The rest of the animals appeared willing enough, but it took quite a while, as only one could come down to the stream at a time. The banks, though not high, were cut through the turf and there was only one spot where there was a broken place and a couple of stones where the horses and mules could step down to the stream.

“I guess Jo will begin to wonder what has become of us,” said Jim, as the last horse drank his fill.

When they turned the animals’ heads towards the camp it had grown dark, while the great valley was filled with the loneliness and the deep shadows of the night. There was nothing to break the stillness but the tune of the tumbling stream and the monotone of the pine-clad slopes rising blackly on either side of the valley. The light of the campfire upon the hill sent up its distant glow.


CHAPTER XX

A SURPRISE

Let us now return to Jo to keep him company during the absence of his brethren and companion-in-arms. He sat down by the fire on a rock with his legs stretched out before him, for he was rather tired, and his hands clasped back of his head. All about him were the shadows of the trees, but he was perfectly at his ease, though it would have been lonesome enough if he had not known that the rest of the gang was near.

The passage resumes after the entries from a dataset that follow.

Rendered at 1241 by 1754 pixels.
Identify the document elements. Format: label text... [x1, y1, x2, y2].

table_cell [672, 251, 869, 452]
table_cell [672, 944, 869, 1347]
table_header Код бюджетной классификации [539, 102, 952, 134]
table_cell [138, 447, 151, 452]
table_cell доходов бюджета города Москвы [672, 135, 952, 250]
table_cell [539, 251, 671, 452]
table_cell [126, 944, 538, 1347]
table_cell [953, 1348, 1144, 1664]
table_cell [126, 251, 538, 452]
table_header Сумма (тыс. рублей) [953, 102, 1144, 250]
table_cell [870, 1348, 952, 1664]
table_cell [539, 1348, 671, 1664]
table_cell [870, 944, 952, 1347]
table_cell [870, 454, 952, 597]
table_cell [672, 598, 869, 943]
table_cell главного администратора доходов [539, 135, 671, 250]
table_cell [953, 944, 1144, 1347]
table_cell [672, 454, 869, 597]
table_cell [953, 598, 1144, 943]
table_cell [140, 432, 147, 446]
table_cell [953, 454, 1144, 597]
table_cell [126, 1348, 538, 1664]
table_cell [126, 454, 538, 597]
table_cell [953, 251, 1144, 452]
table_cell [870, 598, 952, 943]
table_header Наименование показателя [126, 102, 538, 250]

Still it would have been better if he had kept closer watch, for already the Frontier Boys had received warning that they were being trailed, and Jo should have seated himself in the door of the tent so that his back would have been protected, and he would have had the benefit of the fire just the same. He likewise naturally trusted to Jeems’ shepherd dog to give him warning. The dog lay near the front of the tent with his nose over his paws and his brown eyes blinking toward the blaze.

It was his presence that saved Jo at this time, nothing else. Shep jumped to his feet with a growl that grated along his back teeth, a growl that meant business and serious business, too.